Nuclear winter: the case for weapons reductions and defense

The nuclear winter scenario - in effect a detailed account of the devastating environmental impact of nuclear conflict - has become the new cause celebre of nuclear freeze advocates and critics of United States defense policies. And yet, nowhere can be found a more compelling case for nuclear arms reductions and strategic defense.

Various nuclear winter studies conclude that the use of even a small fraction of the nuclear weapons that currently exist would result in the most destructive consequences ever conceived by the human mind. In response to these ghastly scenarios, some propose a nuclear freeze on existing US and Soviet nuclear stockpiles.

It is difficult to find logic in a ''solution'' to the nuclear winter nightmare that locks into place current levels of nuclear armament, yet rejects the proposed weapons reduction efforts central to US START and INF arms control proposals.

What the nuclear winter scenario should tell us is that no time should be wasted, no effort spared, in achieving verifiable reductions in the nuclear arsenals of both superpowers. In particular, special attention should be given to reducing the most destabilizing, first-strike types of weapons - especially Soviet heavy ICBMs - which themselves uniquely raise the specter of destruction envisioned by the analysts of nuclear winter.

Even if a nuclear freeze were a desirable objective (something I would dispute), it would require long and arduous negotiations to conclude an agreement. Last year's debate in the House of Representatives regarding the Nuclear Freeze Resolution pointed up some of the difficulties of resolving issues relative to what forces should be frozen and how compliance with the terms of an agreement would be verified.

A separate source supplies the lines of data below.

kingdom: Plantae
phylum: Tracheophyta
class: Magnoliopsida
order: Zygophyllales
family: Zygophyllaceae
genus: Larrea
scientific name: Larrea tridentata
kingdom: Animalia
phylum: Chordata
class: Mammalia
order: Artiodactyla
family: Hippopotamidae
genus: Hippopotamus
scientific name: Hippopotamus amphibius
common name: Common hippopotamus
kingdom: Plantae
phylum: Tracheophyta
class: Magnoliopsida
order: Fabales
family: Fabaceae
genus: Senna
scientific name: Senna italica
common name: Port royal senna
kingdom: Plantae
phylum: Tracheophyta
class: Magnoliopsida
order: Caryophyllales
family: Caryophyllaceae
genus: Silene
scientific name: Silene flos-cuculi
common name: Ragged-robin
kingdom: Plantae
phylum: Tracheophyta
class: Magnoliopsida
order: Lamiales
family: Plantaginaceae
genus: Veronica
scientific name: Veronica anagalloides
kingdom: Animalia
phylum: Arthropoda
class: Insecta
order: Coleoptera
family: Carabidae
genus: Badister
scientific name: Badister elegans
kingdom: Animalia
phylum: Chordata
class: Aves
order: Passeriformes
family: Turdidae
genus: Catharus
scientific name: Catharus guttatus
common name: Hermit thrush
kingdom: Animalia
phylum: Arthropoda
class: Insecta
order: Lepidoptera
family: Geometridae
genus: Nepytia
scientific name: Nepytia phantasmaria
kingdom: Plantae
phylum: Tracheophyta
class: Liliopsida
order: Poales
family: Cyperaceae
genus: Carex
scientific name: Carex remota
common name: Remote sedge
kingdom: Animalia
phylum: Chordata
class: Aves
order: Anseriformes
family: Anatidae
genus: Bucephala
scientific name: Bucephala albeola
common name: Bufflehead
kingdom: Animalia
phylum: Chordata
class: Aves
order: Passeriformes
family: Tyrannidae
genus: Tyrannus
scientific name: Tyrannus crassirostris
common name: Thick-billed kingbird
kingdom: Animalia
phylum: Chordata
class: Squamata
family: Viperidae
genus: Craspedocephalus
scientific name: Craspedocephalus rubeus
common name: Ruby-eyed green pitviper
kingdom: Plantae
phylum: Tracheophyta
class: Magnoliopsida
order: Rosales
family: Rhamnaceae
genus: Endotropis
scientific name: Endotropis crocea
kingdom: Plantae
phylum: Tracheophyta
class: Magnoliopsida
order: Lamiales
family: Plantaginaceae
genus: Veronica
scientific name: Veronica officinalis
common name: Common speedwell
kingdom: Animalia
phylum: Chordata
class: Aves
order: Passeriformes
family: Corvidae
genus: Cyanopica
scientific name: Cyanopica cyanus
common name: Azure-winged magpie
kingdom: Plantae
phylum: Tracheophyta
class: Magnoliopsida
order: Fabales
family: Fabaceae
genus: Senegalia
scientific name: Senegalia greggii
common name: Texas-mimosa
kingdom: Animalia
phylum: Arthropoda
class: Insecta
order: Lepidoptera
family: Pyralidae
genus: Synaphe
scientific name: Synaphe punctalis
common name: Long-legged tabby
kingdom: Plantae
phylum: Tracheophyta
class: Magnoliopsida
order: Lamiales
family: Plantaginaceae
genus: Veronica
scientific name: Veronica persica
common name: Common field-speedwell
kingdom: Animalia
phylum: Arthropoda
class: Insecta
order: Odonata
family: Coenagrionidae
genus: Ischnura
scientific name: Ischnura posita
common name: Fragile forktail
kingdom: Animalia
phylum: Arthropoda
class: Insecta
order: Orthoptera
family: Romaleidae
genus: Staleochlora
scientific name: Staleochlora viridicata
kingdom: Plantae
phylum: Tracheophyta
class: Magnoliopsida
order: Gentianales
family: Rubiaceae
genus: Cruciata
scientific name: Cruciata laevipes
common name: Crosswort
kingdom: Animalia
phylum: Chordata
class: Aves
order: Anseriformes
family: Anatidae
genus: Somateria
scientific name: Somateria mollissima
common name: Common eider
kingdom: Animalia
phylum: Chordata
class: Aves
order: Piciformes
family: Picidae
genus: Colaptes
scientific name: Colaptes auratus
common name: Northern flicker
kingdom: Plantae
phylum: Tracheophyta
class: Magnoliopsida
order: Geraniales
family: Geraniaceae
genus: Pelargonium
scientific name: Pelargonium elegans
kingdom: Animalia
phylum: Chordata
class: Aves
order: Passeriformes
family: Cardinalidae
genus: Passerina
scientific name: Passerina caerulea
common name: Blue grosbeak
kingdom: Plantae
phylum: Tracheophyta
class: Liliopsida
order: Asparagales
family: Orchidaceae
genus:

Disagreement abounded concerning the wisdom of prohibiting any modernization of our land, submarine, or bomber forces. Many freeze advocates recognize the positive contributions of these systems to deterrence and stability. Thus, support is found within the congressional ranks of freeze advocates for the small ICBM (Midgetman), the Trident submarine, and the B-1, or ''stealth,'' strategic bomber programs. Equally divisive was the debate regarding effective means of verification - an issue made all the more important in light of Soviet arms control treaty violations.

If debate could rage so vigorously within the Democratic controlled House, can one imagine the task of resolving these issues, consistent with the security interests of the US and its allies, with tough Soviet negotiators? And having successfully negotiated a freeze, what would we have to show for it but the codification of nuclear force levels that would keep nuclear winter experts awake at night - and should.

The nuclear winter analyses, therefore, actually reinforce the case for negotiations to provide verifiable reductions in the nuclear arsenals of both superpowers. The US START and INF proposals provide a framework for achieving progress in the field of nuclear arms control. Agreement based on the US proposals would provide for substantial reductions in nuclear weapons (as much as one-third the number of ballistic missile warheads in the case of START). The principal roadblock today is the unwillingness of the Soviet Union to return to the bargaining table; it is impossible for the United States to reach an accord without Soviet cooperation or participation.

A second fundamental element of US nuclear policy, namely deterrence, is also reaffirmed by the conclusions of the nuclear winter studies. In the words of Michael Quinlan, a British career civil servant, deterrence involves the transmission of a basically simple message.

''It says, 'To whom it may concern: if you attack me, I will resist; I will go on resisting until you stop or until my strength fails; and if it is the latter, my strength will not fail before I have inflicted on you damage so heavy that you will be much worse off at the end than if you had never started, so do not start,' '' (emphasis added.)

Deterrence has been central to US nuclear policy for more than three decades. The requirements of deterrence have, however, been continually reviewed accordingly. President Reagan's strategic defense initiative, designed to review options for defense against nuclear attack, is both a natural outgrowth of this review process and a major conceptual breakthrough in thinking about the challenge of preserving the nuclear peace into the next century. This initiative should be supported enthusiastically by all who take the prospect of nuclear winter seriously.

In the final analysis, therefore, nuclear winter studies clearly demonstrate that US policy rejecting a freeze in favor of negotiated reductions in nuclear weapons, while reviewing defensive options to protect against attack, is a sound basis for security, stability, and sanity in the nuclear age.